» Job a: In the interview about Lumen, list each thing that the sentence beginning "Lumen is a battery" says Lumen is.
** Opening Selected passage block **
DARKNESS AND FUNGUS: AN INTERVIEW WITH “LUMEN” CREATOR, TONY MCMILLEN

DARKNESS AND FUNGUS: AN INTERVIEW WITH “LUMEN” CREATOR, TONY MCMILLEN

Tony McMillen is a novelist, artist, and comic author based out of Massachusetts. Tony’s written two wonderfully dark novels, “Nefarious Twit” and “An Augmented Fourth”, both of which he also served as the interior artist. “Lumen” however marks the first step into comics for his career and it frankly it feels more like a leap. Touching on the unpretentious, communicative storytelling styles of the most celebrated adventure video games in history, McMillen cleverly drops his reader into his world with a simple rule: never lose your light. Ever.

You will do whatever you must to defend your supply of Lumen. And understand that you must, because in the eternal dark of Nocterra it is most precious; quite literally it will save your life. Lumen is a battery; a currency; a weapon; a catalyst for growth; and most importantly, a candle burning forever in a never-ending night. It is a vital resource, but also with the legendary vaquero Rubus Bramble long gone, it has become a place where survivors may place their remaining belief.

Our hero, Esteban Vela is one of these lonely survivors. We know that he is an orphan, but whether he was part of pre-dark civilization is unknown to us. No older than a teen he wanders the endless shroud of Nocterra alone in search of resource deposits. He is content enough just to scrape by and survive, but his fate is meant to change after he stumbles across something far rarer than the glow of Lumen orbs: a way to fight back…

Against angler-men and mechazoids, fungi foes and mushroom monsters; danger abounds in the never-ending night!

Over four issues, McMillen successfully ignites interest for a world entirely dominated by shadows and it was my absolute pleasure to discuss with him the creative process behind it.
** Closing Selected passage block **
» Job b: Echo the rows from the first row down to the line containing "Reading left to", with both ends included.
** Opening Input data block **
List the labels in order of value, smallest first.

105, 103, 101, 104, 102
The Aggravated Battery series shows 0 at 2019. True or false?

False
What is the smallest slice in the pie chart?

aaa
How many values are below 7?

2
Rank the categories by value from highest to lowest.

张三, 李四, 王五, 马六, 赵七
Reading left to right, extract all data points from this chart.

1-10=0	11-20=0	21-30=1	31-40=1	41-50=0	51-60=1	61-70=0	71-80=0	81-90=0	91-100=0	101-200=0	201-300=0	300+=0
** Closing Input data block **
» Answer box a:
- a battery
- a currency
- a weapon
- a catalyst for growth
- a candle burning forever in a never-ending night

» Answer box b:
List the labels in order of value, smallest first.

105, 103, 101, 104, 102
The Aggravated Battery series shows 0 at 2019. True or false?

False
What is the smallest slice in the pie chart?

aaa
How many values are below 7?

2
Rank the categories by value from highest to lowest.

张三, 李四, 王五, 马六, 赵七
Reading left to right, extract all data points from this chart.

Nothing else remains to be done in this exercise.